Segment Start: DATASET ENTRIES

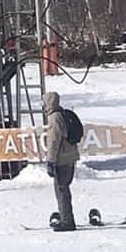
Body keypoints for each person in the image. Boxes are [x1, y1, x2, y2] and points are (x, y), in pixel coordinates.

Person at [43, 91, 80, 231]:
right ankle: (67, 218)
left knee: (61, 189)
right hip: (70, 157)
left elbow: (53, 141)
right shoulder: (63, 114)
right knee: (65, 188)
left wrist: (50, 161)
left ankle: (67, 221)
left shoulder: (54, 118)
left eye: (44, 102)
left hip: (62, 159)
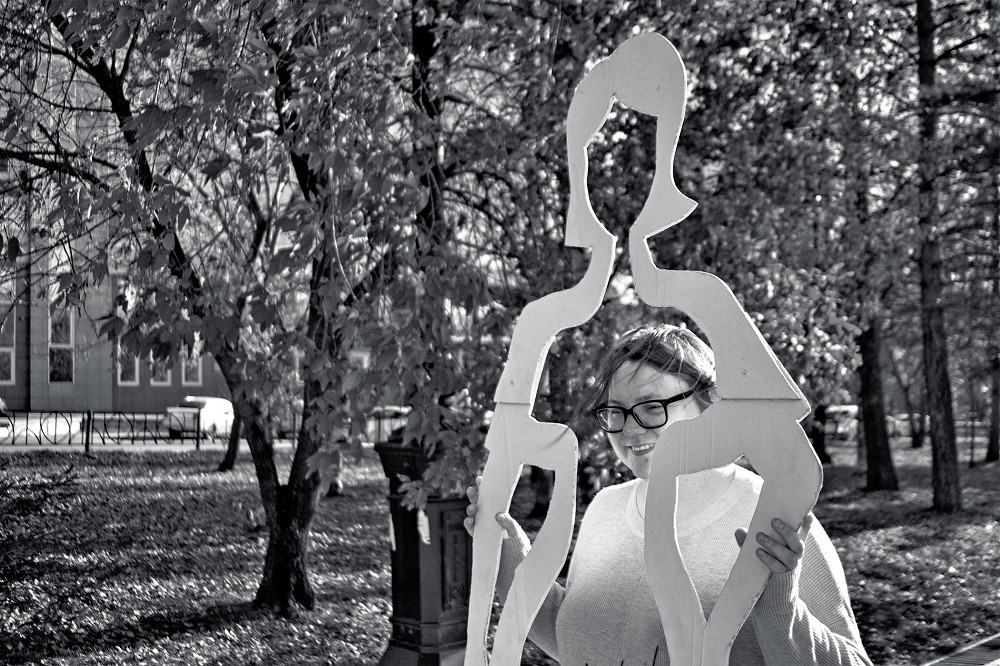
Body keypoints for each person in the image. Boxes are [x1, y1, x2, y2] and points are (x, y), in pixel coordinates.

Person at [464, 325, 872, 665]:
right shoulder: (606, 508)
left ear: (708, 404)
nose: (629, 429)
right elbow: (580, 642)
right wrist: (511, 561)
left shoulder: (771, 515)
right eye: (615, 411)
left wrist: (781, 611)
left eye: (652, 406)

Segment End: DATASET ENTRIES
Segment Start: DATASET ENTRIES

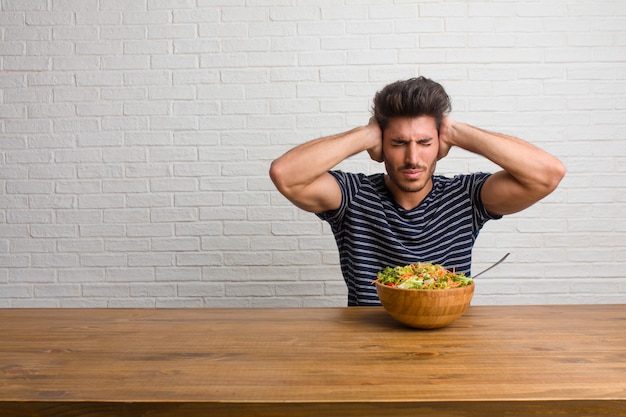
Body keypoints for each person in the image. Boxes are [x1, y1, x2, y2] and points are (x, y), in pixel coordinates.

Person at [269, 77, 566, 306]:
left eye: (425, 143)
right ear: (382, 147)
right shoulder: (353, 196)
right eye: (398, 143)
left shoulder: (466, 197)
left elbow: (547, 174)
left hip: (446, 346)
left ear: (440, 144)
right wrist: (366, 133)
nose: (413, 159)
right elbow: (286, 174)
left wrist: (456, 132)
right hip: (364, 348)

Segment End: DATASET ENTRIES
Segment Start: DATASET ENTRIES

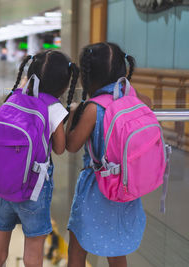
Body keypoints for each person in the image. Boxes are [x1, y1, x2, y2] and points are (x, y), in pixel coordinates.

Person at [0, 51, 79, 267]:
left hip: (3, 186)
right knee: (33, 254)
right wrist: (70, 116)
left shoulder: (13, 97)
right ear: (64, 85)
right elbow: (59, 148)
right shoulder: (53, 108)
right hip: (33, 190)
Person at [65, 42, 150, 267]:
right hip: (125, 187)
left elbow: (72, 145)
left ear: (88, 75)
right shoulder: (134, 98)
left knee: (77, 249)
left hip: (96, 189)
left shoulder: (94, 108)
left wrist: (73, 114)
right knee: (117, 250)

Segment End: DATASET ENTRIES

▸ TASK PROMPT: Every line above from the line with "right ear: (382, 147)" to the line with "right hip: (364, 348)", both included, must be reproduced exactly, and no other line may appear.

▸ RESPONSE:
right ear: (382, 147)
right shoulder: (353, 196)
right eye: (398, 143)
left shoulder: (466, 197)
left elbow: (547, 174)
left hip: (446, 346)
left ear: (440, 144)
right wrist: (366, 133)
nose: (413, 159)
right elbow: (286, 174)
left wrist: (456, 132)
right hip: (364, 348)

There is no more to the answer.